DIRECTIONS FOR THIS TASK - When you reach the line containing "Table 3. Physical" in the entries below, begin reproducing lines exactly, and stop once the line containing "Figure 3. SEM" is done.

*** DATA EXCERPTS Section Begins ***

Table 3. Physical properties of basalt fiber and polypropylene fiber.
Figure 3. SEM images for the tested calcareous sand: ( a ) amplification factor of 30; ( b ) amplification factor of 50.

*** DATA EXCERPTS Section Ends ***
*** DATA EXCERPTS Section Begins ***

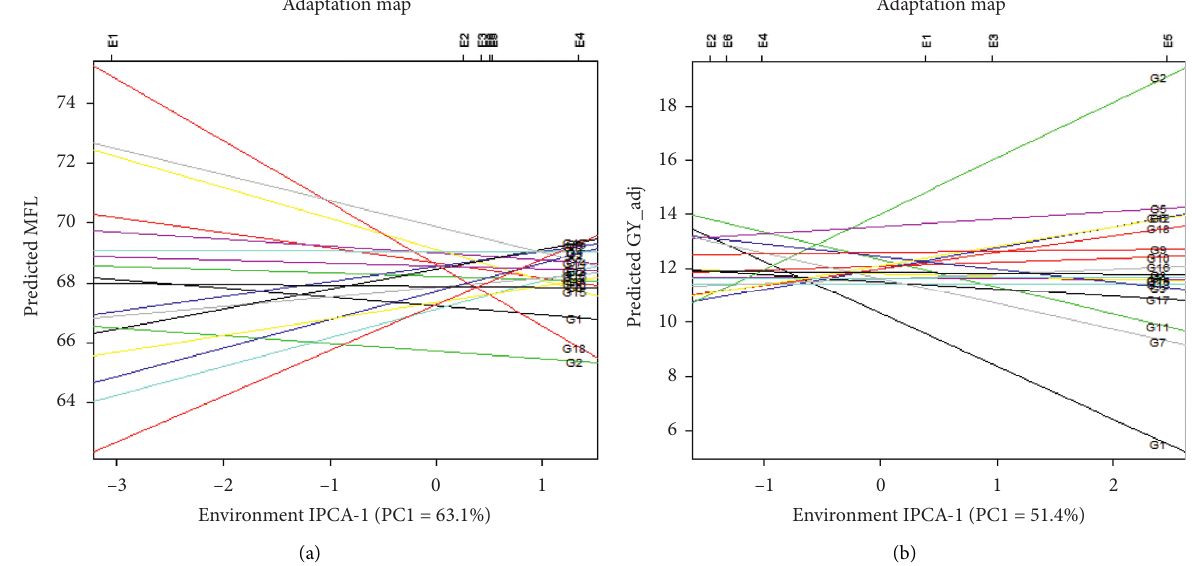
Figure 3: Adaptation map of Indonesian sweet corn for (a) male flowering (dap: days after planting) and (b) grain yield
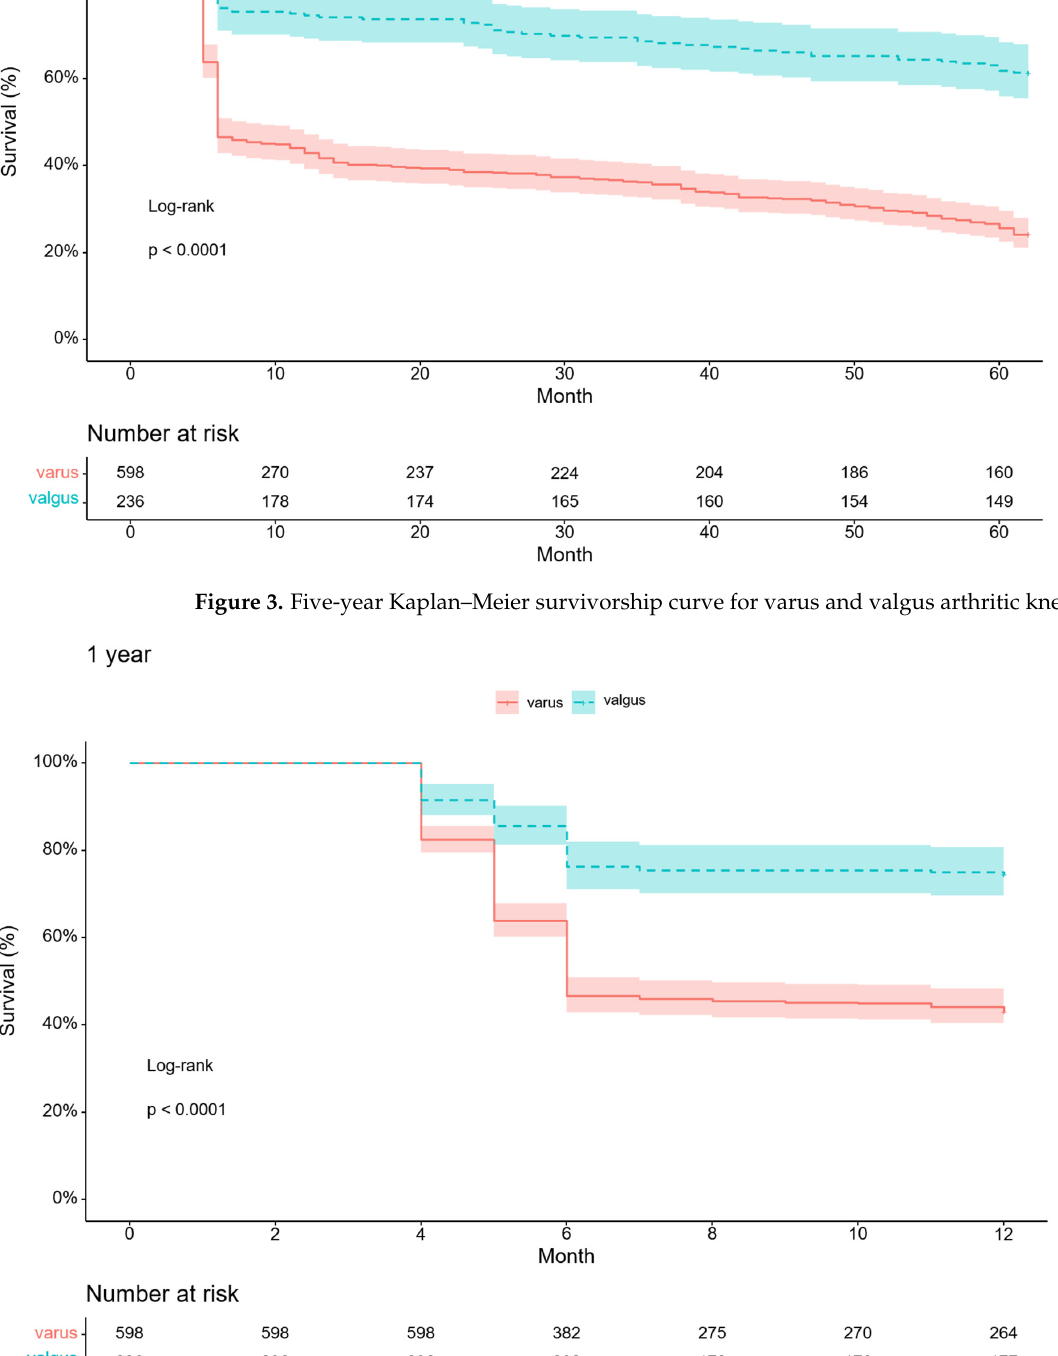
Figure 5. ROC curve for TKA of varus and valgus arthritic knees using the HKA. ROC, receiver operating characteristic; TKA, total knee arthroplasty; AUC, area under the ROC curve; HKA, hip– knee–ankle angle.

*** DATA EXCERPTS Section Ends ***

ANSWER TO THE EXERCISE -
Table 3. Physical properties of basalt fiber and polypropylene fiber.
Figure 3. SEM images for the tested calcareous sand: ( a ) amplification factor of 30; ( b ) amplification factor of 50.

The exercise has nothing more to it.